## 原文
[论文] SkCC: Portable and Secure Skill Compilation for Cross-Framework LLM Agents
论文概要
研究领域: Agent / Skill 编译 / 跨平台 作者: Yihao Wang, Yuheng Ji, Mingyu Cao 等(中山大学团队) 发布时间: 2026-05-05 arXiv: 2605.03353 代码: 开源编译器代码附于论文
中文摘要
LLM 智能体越来越依赖可复用技能(如 SKILL markdown 文件)执行复杂任务,但这些工件缺乏可移植性:智能体框架对提示格式高度敏感,导致同一技能在不同框架上性能差异巨大。大多数技能以格式无关的 Markdown 编写一次,却需要为每个框架进行代价高昂的改写,同时安全问题也 largely unaddressed,实践中存在广泛漏洞。为此,我们提出 SkCC,一个面向 LLM 智能体的编译器,将经典编译设计引入智能体技能开发。SkCC 以 SkIR 为中心——一种强类型中间表示,将技能语义与框架特定格式解耦,从而支持跨智能体框架的可移植部署。在此 IR 之上,静态优化器强制执行安全约束,在部署前拦截漏洞。SkCC 实现为四阶段流水线,将 m 个技能和 n 个框架的适配复杂度从 O(m×n) 降到 O(m+n)。SkillsBench 实验表明,SkCC 在 Claude Code 上任务通过率从 21.1% 提升到 33.3%(+12.2pp),在 Kimi CLI 上从 35.1% 提升到 48.7%(+13.5pp)。编译延迟 <10ms,主动安全触发率 94.8%,运行时 Token 节省 10%~46%。

## 题目要求 1
根据 SkCC 论文概要,SkillsBench 实验里 SkCC 把 Kimi CLI 上的任务通过率从多少提高到了多少?
## 题目要求 2
请接着 SkCC 论文概要最后一句往下写。

## 所给资料
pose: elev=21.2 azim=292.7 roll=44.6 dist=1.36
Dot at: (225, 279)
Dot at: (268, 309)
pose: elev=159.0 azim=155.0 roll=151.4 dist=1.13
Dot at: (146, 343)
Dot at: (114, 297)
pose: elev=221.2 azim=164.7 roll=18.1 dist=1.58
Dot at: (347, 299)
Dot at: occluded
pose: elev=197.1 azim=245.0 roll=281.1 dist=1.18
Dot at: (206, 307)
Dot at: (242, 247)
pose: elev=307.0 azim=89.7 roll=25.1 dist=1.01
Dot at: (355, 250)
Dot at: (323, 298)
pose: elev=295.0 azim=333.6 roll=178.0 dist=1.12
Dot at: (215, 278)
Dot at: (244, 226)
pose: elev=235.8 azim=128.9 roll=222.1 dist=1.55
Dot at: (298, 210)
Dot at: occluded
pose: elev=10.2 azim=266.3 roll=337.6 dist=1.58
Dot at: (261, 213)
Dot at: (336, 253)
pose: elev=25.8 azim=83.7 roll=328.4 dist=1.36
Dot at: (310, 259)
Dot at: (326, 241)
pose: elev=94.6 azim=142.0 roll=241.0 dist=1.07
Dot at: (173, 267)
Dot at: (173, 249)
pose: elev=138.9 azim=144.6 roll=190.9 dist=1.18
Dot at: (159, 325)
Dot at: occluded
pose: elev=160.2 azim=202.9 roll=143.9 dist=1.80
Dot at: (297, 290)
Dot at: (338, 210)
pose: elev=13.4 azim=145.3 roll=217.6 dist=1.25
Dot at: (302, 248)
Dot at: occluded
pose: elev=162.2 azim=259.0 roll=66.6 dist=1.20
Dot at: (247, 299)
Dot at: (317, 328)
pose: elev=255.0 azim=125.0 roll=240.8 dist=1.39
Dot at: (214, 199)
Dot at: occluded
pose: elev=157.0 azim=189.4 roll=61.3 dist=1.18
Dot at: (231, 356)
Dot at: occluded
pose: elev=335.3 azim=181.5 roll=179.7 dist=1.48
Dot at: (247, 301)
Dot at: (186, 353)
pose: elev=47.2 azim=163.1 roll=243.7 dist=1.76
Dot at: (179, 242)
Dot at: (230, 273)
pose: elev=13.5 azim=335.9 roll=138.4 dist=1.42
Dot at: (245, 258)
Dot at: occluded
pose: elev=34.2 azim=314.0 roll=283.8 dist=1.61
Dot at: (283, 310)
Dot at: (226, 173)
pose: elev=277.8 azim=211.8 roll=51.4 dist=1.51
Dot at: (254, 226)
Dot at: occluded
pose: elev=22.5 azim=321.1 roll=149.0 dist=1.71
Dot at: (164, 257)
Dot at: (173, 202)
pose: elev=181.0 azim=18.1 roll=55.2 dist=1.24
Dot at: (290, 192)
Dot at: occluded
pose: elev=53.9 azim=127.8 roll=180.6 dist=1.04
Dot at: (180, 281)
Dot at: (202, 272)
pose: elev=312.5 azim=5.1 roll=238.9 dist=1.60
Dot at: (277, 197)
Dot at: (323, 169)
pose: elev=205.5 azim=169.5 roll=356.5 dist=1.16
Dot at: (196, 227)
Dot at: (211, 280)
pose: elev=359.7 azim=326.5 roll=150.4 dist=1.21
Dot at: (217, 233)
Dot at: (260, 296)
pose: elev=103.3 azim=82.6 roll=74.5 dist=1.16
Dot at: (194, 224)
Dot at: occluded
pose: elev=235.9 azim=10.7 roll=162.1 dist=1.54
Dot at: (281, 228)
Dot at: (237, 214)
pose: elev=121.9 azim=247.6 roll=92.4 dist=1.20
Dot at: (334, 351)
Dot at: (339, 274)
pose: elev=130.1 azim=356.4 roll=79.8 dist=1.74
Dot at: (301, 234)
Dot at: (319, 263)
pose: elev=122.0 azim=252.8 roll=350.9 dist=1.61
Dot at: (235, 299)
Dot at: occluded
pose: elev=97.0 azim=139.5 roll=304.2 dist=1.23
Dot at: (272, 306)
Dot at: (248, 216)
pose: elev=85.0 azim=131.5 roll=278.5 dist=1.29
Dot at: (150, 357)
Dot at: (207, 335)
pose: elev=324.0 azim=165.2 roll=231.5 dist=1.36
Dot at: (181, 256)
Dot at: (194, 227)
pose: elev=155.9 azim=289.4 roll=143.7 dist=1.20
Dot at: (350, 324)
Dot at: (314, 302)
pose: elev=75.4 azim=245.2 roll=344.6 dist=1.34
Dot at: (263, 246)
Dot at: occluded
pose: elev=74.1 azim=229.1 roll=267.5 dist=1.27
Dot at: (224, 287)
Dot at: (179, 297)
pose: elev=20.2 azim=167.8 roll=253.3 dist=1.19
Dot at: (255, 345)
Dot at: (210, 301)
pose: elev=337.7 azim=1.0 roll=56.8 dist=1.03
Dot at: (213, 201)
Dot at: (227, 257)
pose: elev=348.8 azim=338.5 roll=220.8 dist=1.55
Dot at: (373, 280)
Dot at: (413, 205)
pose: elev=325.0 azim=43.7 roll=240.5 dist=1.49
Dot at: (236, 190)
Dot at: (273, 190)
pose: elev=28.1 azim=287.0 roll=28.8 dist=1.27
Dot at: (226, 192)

## 参考答案 1
从 35.1% 提高到 48.7%,提升了 13.5 个百分点。

## 参考答案 2
原文摘要
LLM agents increasingly rely on reusable skills (e.g., SKILL markdown files) to execute complex tasks, yet these artifacts lack portability: agent frameworks are highly sensitive to prompt formatting, leading to a large performance variation for the same skill. Nevertheless, most skills are authored once as format-agnostic Markdown, necessitating costly per-framework rewrites and also leaving security largely unaddressed, with widespread vulnerabilities in practice. To address this, we present SkCC, a compiler for LLM agents that introduces classical compilation design into agent skill development. SkCC centers on SkIR, a strongly-typed intermediate representation that decouples skill semantics from framework-specific formatting, thus enabling portable deployment across agent frameworks. Atop of this IR, a static Optimizer enforces security constraints, blocking vulnerabilities before deployment. Implemented as a four-phase pipeline, SkCC effectively reduces adaptation complexity from O(m × n) to O(m + n) across m skills and n frameworks. Experiments on SkillsBench demonstrate that SkCC delivers consistent and substantial gains over original counterparts, with pass rate increases from 21.1% to 33.3% on Claude Code and from 35.1% to 48.7% on Kimi CLI. Further, the design achieves sub-10ms compilation latency, 94.8% proactive security trigger rate, and 10-46% runtime token savings across frameworks.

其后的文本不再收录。